__WORK INSTRUCTIONS__:
Lines containing the string "standing": how many are there below? Answer with the number only.

__EXERCISE INPUTS__:
==*==
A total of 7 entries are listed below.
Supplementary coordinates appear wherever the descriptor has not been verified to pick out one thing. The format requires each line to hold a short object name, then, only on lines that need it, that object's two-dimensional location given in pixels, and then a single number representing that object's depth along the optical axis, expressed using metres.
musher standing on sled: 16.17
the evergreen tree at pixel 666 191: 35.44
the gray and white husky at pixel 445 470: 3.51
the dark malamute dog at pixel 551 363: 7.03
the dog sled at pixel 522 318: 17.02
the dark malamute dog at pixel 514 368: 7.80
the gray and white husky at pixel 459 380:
==*==
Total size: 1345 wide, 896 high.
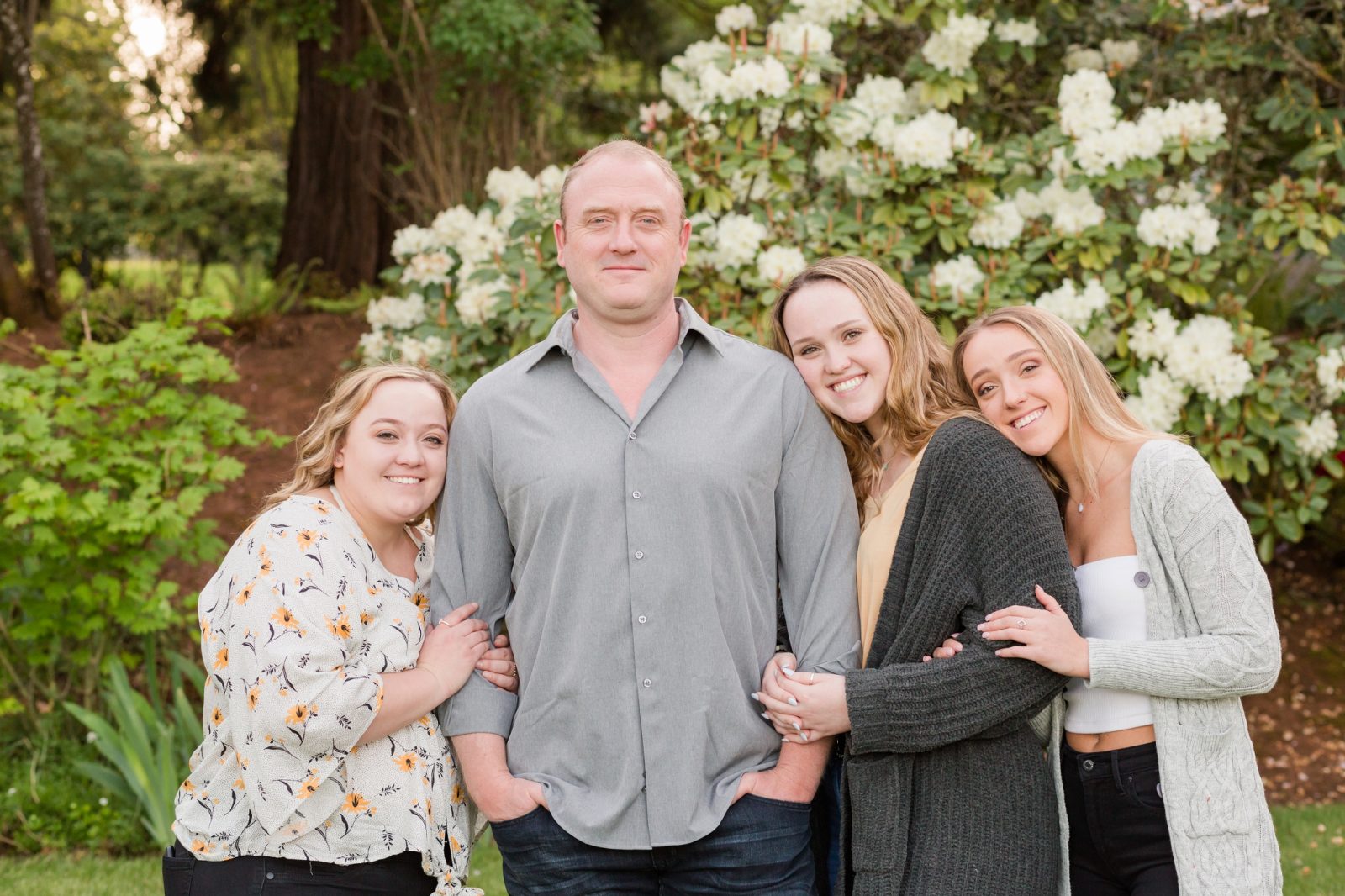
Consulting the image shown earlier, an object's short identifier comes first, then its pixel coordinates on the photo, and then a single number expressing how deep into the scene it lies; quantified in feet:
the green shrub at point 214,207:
==*==
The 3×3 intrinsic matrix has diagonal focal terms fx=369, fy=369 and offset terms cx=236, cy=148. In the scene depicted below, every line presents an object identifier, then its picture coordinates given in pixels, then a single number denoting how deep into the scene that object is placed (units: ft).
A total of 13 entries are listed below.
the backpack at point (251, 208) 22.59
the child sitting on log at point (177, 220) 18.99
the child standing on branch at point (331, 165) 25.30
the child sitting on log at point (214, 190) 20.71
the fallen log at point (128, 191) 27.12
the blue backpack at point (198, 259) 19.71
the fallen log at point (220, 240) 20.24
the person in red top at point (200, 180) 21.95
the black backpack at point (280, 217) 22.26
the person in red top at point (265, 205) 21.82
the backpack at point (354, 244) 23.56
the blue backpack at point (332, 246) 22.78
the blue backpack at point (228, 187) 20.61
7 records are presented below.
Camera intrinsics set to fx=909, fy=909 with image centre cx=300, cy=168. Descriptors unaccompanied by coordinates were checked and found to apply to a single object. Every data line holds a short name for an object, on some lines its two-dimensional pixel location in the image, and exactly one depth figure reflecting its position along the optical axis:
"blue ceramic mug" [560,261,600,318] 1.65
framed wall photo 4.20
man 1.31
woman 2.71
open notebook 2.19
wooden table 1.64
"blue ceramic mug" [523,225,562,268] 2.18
==*==
__OUTPUT BELOW__:
2